Although remittance flows from the region should improve next year they were unlikely to return just yet to the peaks of the economic boom, said Christina Gold, the chief executive and president of Western Union.

Globally, remittances to developing countries are expected to rise by about 6.2 per cent this year before increasing again next year to reach a record high of at least US$350 billion.

“From our perspective, we see this as a challenging region in 2010 but we see opportunities coming into next year and see growth rebounding in the region,” she said.

“We are not seeing the growth we saw and seeing it pretty much steady on to last year’s numbers.”

Widely viewed as a shadow sector to banking, the money transfer industry enables migrant workers to send money to their families, who can pick up the funds either through transfer agents or through the internet.

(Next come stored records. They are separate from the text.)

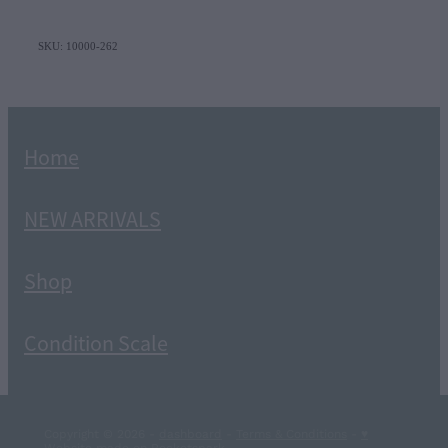
SKU: 10000-262
Home
NEW ARRIVALS
Shop
Condition Scale
Copyright © 2026 -
dashboard
-
Terms & Conditions
-
♥
Website made on Rocketspark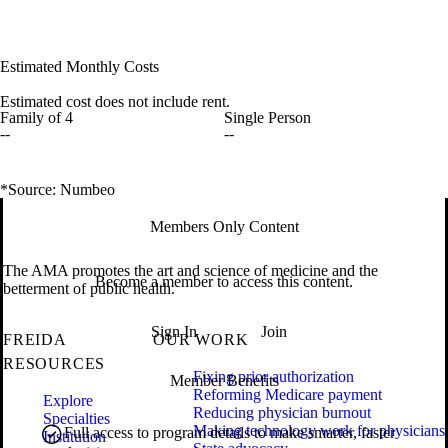
Estimated Monthly Costs
Estimated cost does not include rent.
Family of 4
Single Person
--
--
*Source: Numbeo
Members Only Content
The AMA promotes the art and science of medicine and the
Become a member to access this content.
betterment of public health.
Sign In
Join
FREIDA
OUR WORK
RESOURCES
Fixing prior authorization
Member Benefits
Reforming Medicare payment
Explore
Reducing physician burnout
Specialties
Making technology work for physicians
Full access to program details to make smarter, faster
Institution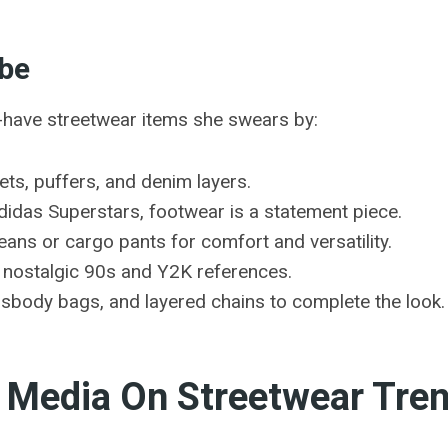
obe
t-have streetwear items she swears by:
ts, puffers, and denim layers.
idas Superstars, footwear is a statement piece.
ans or cargo pants for comfort and versatility.
h nostalgic 90s and Y2K references.
sbody bags, and layered chains to complete the look.
l Media On Streetwear Tre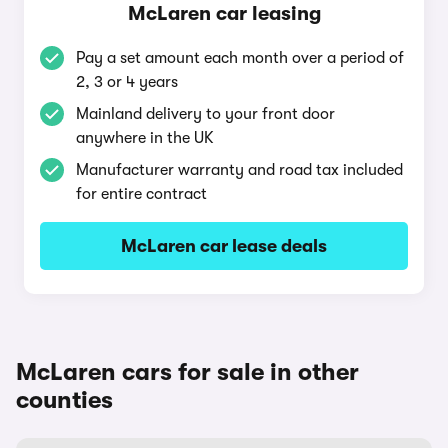
McLaren car leasing
Pay a set amount each month over a period of
2, 3 or 4 years
Mainland delivery to your front door
anywhere in the UK
Manufacturer warranty and road tax included
for entire contract
McLaren car lease deals
McLaren cars for sale in other
counties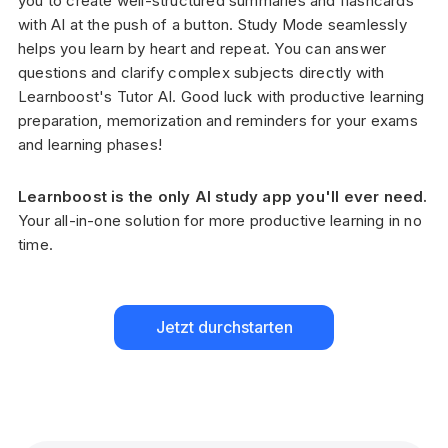
you to create well-structured summaries and flashcards
with AI at the push of a button. Study Mode seamlessly
helps you learn by heart and repeat. You can answer
questions and clarify complex subjects directly with
Learnboost's Tutor AI. Good luck with productive learning
preparation, memorization and reminders for your exams
and learning phases!
Learnboost is the only AI study app you'll ever need.
Your all-in-one solution for more productive learning in no
time.
Jetzt durchstarten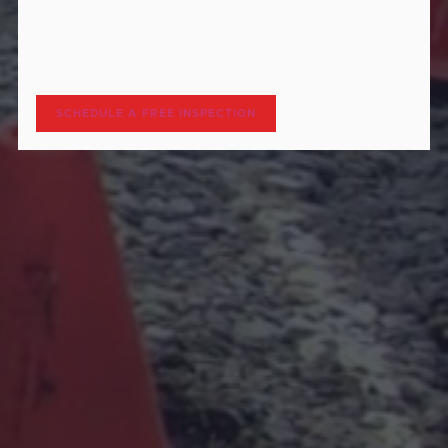
hCaptcha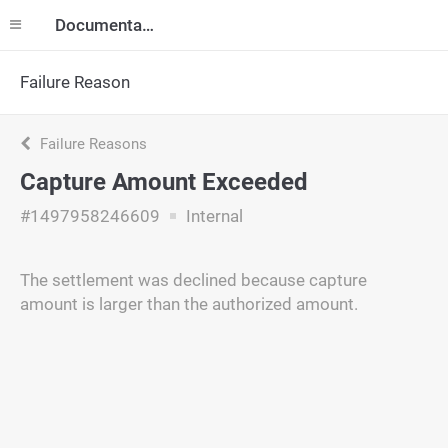
Documentation
Failure Reason
Failure Reasons
Capture Amount Exceeded
#1497958246609
Internal
The settlement was declined because capture
amount is larger than the authorized amount.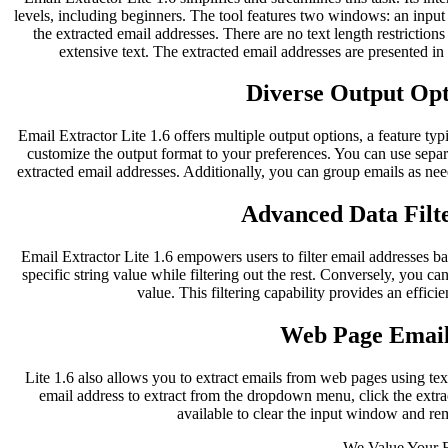
levels, including beginners. The tool features two windows: an inpu
the extracted email addresses. There are no text length restriction
extensive text. The extracted email addresses are presented i
Diverse Output Opti
Email Extractor Lite 1.6 offers multiple output options, a feature typ
customize the output format to your preferences. You can use separ
extracted email addresses. Additionally, you can group emails as nee
Advanced Data Filte
Email Extractor Lite 1.6 empowers users to filter email addresses bas
specific string value while filtering out the rest. Conversely, you can
value. This filtering capability provides an effici
Web Page Email
Lite 1.6 also allows you to extract emails from web pages using te
email address to extract from the dropdown menu, click the extract
available to clear the input window and re
We Value Your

Remittances from the region declined last year after the global financial crisis prompted a wave of redundancies. Workers in the Gulf’s property sector suffered especially as a drop in construction projects meant there was less demand for low-skilled migrant labour, who account for a large percentage of those who use money transfer services.

With activity remaining largely sluggish in the construction sector, money transfer transactions from foreign breadwinners are expected to finish the year at a similar level to last year. Western Union experienced a moderate decline in transactions in the Gulf states in the second quarter of the year.

Money transfer flows provide a useful gauge of the health of the global economy, with remittances often among the first to be affected once the economic outlook begins to slow.

“In some parts of the world it’s a leading indicator and other parts of the world it’s a lagging indicator,” said Mrs Gold.

Remittance flows from the US to Mexico dropped long before other signs emerged of a deceleration in the US economy, she said.

In contrast, in Dubai the company began to see a decline in transfers about 12 months after economic indicators first showed evidence of the global financial crisis hitting the emirate.

“The more remittances are dependent on customers in a lot of different industries, it tends to be more of a lagging indicator,” she said.

While Russia and the US, in particular, were now showing signs of a pick-up in transfers, evidence from other countries showed they were still struggling to emerge from the financial crisis.

With unemployment running at up to 20 per cent in Spain, remittances from the country had yet to improve, she said.

Until last year, the US payment services company’s business in the Gulf had grown at double-digit levels as the region underwent an economic transformation requiring the employment of a high volume of workers from overseas.